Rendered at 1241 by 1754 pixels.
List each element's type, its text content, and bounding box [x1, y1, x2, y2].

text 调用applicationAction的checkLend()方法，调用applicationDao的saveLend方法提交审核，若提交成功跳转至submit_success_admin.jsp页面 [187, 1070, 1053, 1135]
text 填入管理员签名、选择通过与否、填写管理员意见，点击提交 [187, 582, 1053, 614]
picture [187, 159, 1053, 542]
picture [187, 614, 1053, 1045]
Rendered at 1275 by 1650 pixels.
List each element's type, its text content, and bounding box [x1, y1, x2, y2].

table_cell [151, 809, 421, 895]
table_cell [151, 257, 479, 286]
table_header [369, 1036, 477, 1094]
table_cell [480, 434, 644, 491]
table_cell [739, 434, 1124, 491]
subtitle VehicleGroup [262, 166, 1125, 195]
::::::
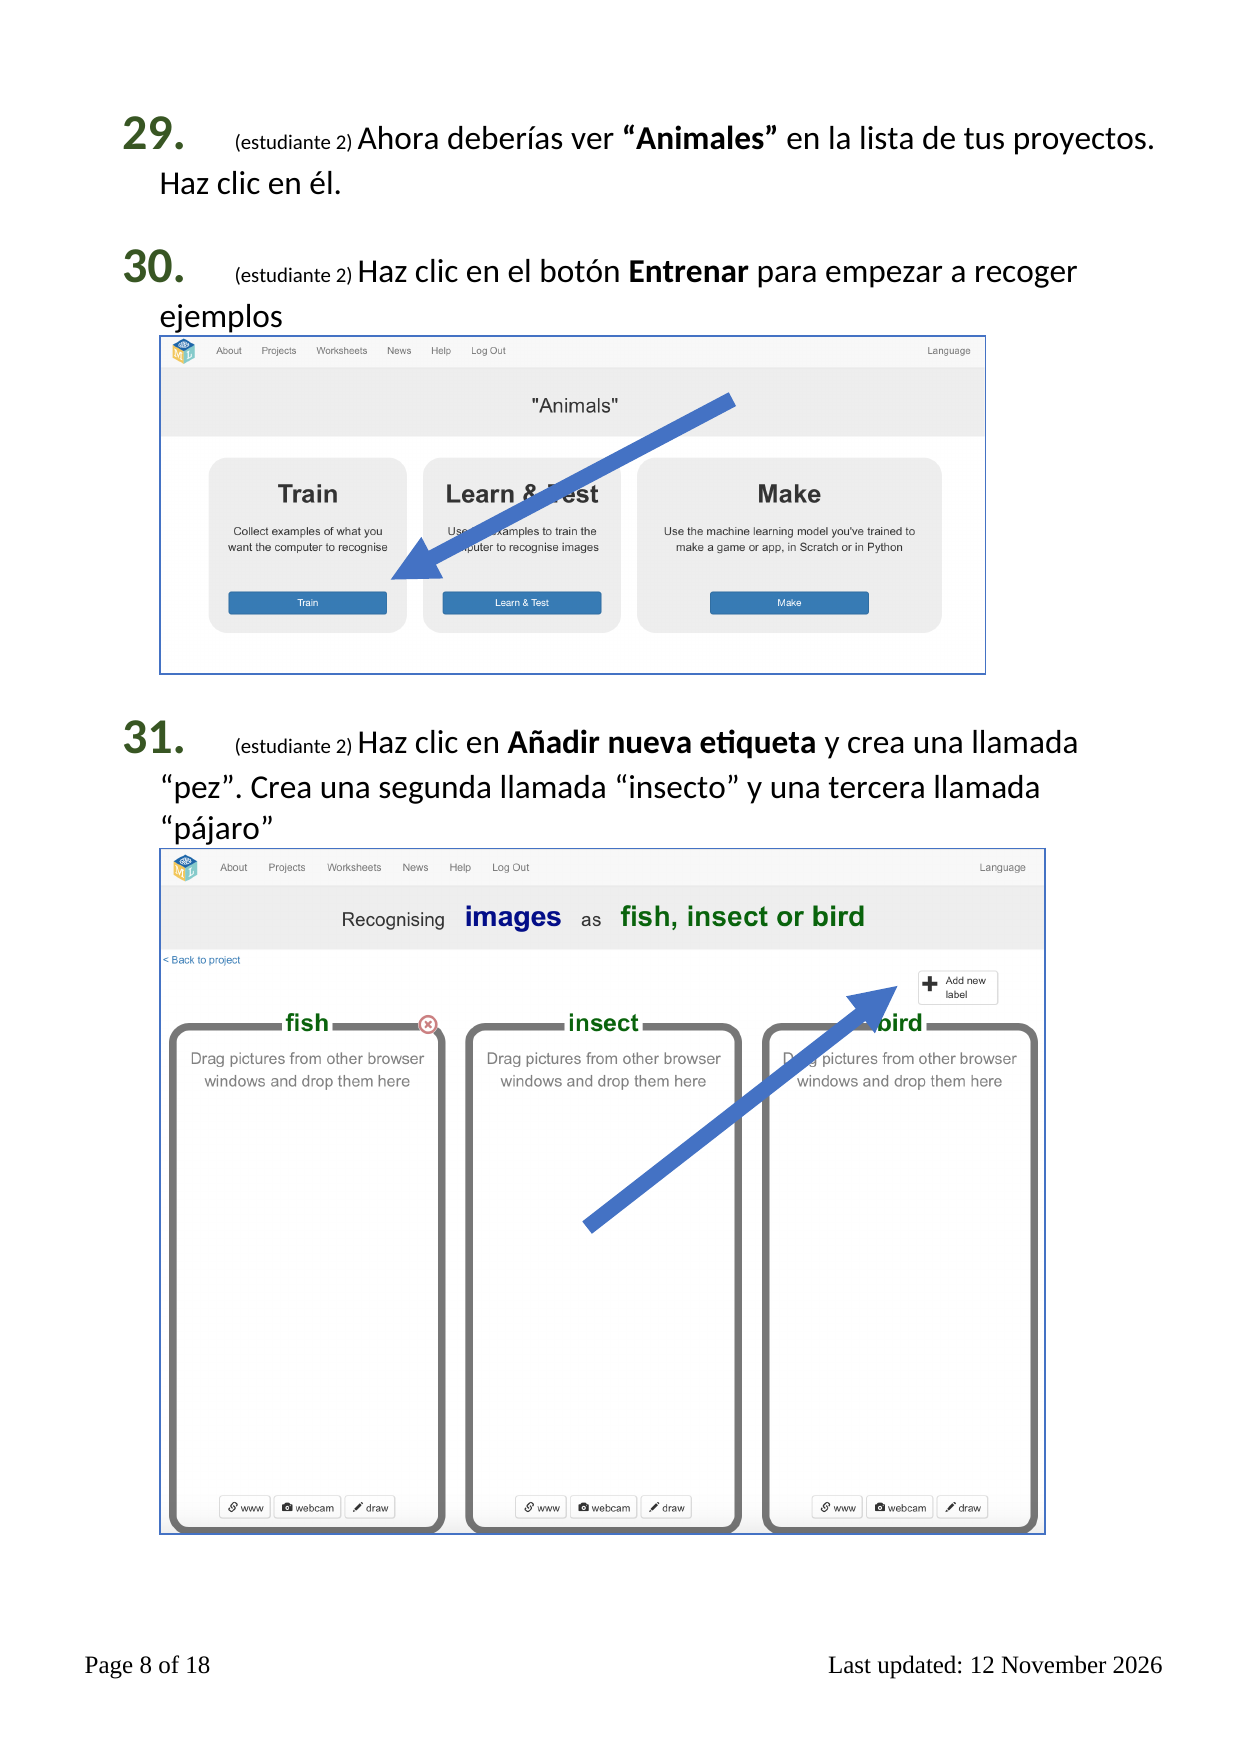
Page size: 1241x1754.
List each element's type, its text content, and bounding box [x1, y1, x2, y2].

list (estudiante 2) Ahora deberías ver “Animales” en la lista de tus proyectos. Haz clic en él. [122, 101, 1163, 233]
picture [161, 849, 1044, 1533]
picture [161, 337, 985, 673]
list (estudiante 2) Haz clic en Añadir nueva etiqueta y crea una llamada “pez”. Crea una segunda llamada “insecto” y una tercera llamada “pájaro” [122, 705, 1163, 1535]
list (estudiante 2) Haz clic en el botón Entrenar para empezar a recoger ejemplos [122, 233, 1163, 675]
::::::
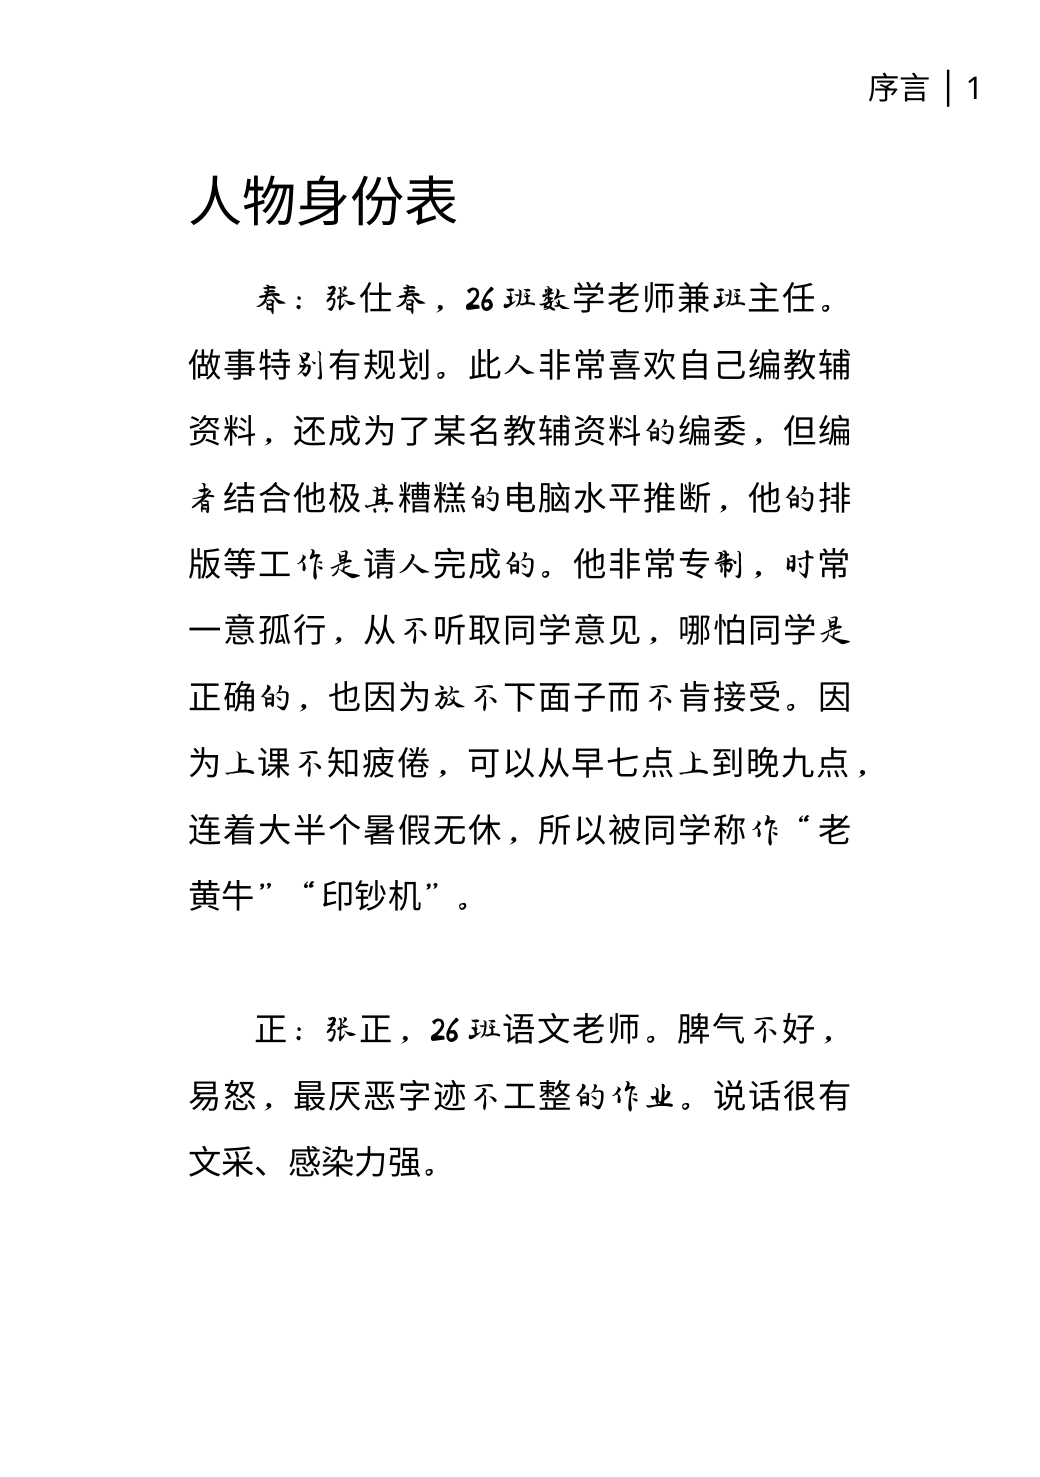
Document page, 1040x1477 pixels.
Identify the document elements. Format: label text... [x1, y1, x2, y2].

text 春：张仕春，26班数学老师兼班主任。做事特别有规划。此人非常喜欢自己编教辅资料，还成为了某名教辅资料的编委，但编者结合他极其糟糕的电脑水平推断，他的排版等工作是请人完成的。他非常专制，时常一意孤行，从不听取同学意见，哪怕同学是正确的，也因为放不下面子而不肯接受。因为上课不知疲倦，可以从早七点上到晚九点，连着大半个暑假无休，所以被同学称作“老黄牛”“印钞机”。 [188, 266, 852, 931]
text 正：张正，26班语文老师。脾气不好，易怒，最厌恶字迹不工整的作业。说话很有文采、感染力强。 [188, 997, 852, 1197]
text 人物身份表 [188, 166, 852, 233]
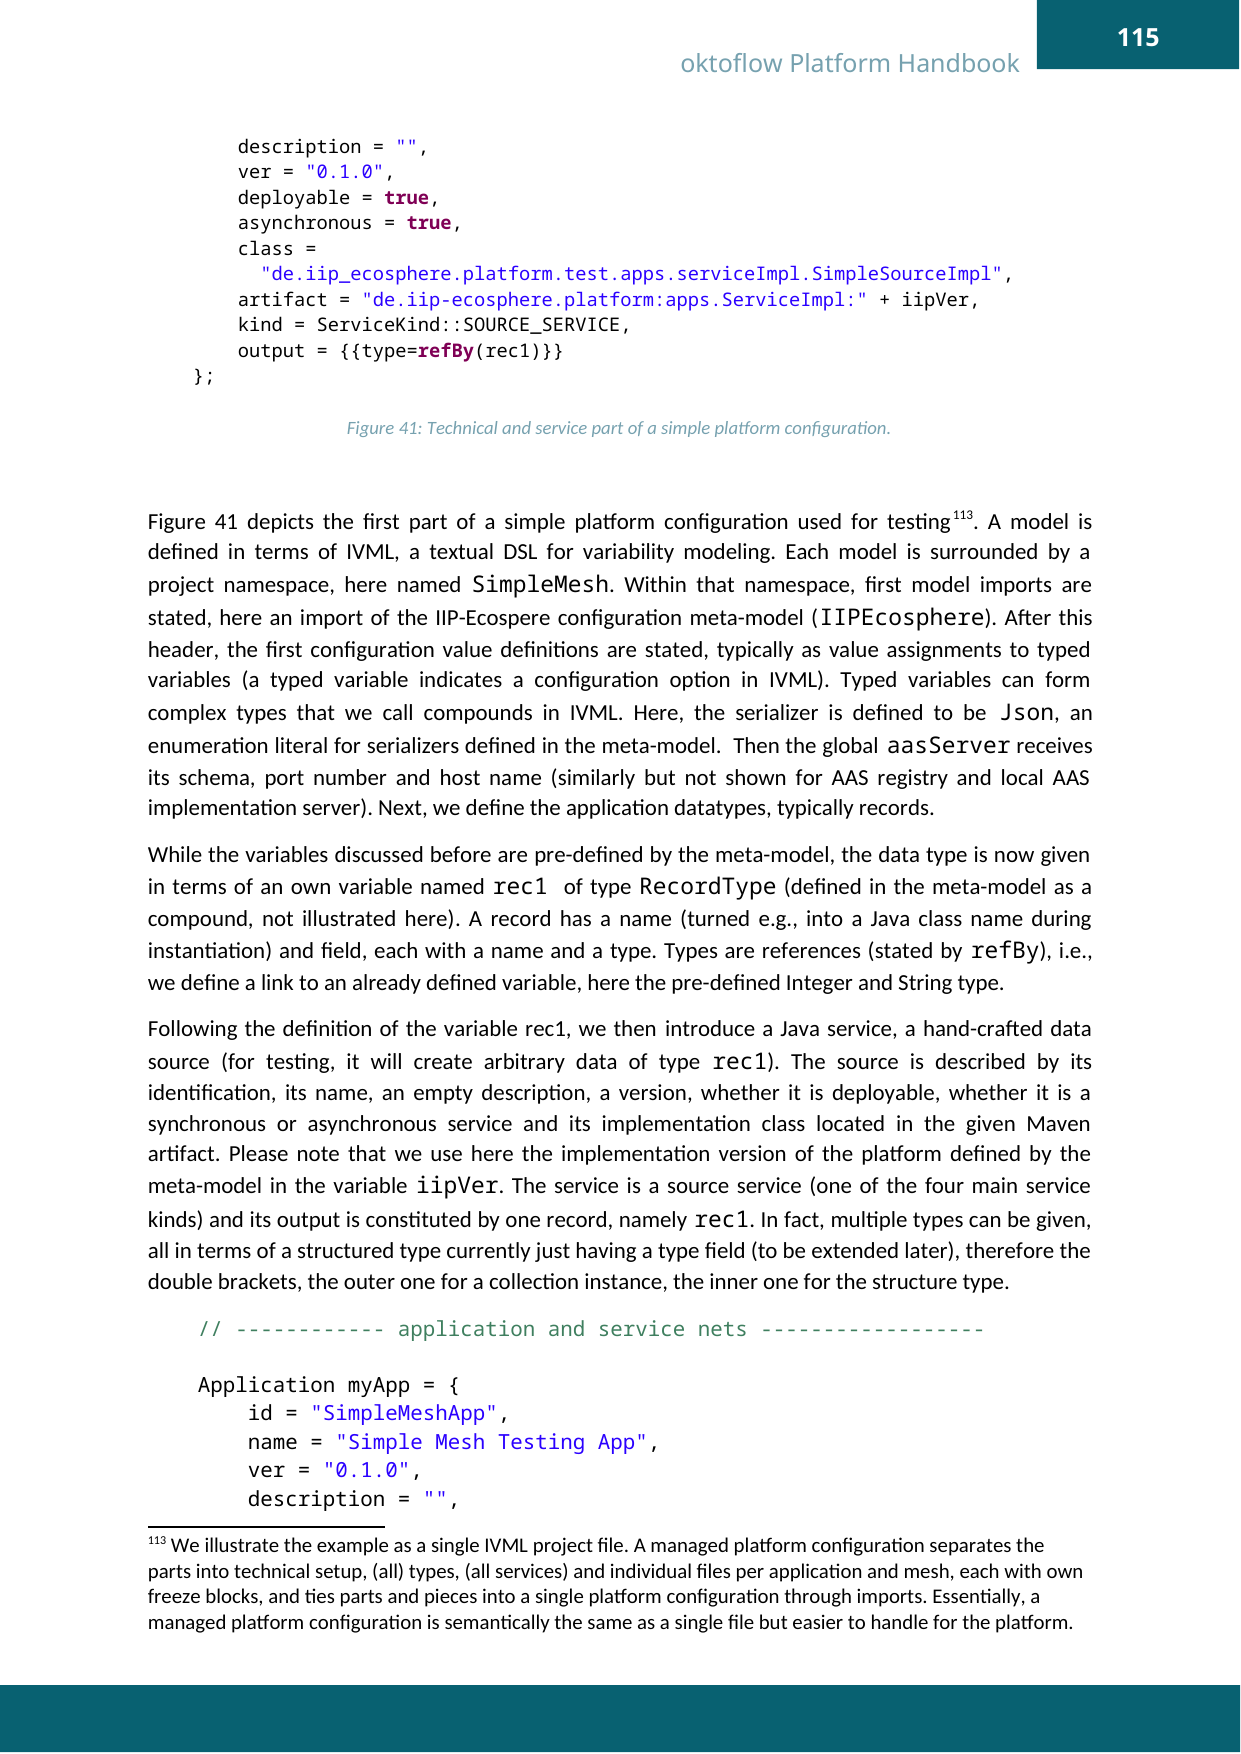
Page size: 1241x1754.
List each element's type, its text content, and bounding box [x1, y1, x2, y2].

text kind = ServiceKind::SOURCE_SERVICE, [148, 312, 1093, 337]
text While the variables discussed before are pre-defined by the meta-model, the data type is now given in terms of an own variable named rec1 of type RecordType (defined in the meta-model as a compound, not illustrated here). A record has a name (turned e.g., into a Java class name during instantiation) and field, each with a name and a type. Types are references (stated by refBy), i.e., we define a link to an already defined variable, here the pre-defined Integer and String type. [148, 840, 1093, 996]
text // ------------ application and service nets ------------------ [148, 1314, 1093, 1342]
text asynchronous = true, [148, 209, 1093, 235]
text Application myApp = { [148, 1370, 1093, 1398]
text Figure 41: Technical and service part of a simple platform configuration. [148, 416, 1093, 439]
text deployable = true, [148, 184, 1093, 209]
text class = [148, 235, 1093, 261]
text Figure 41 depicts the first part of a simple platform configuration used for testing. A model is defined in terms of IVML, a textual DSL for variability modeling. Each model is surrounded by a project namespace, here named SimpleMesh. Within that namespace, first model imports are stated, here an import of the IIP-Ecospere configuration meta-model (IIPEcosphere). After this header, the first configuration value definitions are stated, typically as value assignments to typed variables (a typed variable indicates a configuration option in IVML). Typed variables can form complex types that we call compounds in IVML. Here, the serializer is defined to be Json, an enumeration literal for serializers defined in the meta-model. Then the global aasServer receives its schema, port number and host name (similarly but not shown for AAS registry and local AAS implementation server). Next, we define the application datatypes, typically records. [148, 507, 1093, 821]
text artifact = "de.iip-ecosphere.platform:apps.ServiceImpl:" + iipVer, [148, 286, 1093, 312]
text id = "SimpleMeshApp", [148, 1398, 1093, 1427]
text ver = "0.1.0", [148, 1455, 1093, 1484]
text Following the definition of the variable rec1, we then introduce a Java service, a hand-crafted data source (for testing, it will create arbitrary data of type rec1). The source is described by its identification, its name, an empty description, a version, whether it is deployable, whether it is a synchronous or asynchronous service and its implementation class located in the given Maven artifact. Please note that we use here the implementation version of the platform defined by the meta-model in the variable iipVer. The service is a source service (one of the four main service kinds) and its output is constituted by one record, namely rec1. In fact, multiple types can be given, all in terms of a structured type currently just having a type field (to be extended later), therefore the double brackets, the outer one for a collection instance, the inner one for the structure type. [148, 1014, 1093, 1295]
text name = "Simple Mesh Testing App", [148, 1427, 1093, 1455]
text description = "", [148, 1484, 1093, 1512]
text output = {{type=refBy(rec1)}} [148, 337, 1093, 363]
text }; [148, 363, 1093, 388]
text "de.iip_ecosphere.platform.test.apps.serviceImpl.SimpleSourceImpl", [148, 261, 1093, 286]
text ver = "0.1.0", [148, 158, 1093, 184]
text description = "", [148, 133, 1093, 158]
::::::
# Work item:
Send back an exact copy of only the lines from the line with "Rendered at 1241 by 1754 pixels." up to and including the line with "Rendered at 1275 by 1650 pixels." in the data above.

# Written answer:
Rendered at 1241 by 1754 pixels.
List each element's type, its text content, and bounding box [x1, y1, x2, y2].

text 调用applicationAction的checkLend()方法，调用applicationDao的saveLend方法提交审核，若提交成功跳转至submit_success_admin.jsp页面 [187, 1070, 1053, 1135]
text 填入管理员签名、选择通过与否、填写管理员意见，点击提交 [187, 582, 1053, 614]
picture [187, 159, 1053, 542]
picture [187, 614, 1053, 1045]
Rendered at 1275 by 1650 pixels.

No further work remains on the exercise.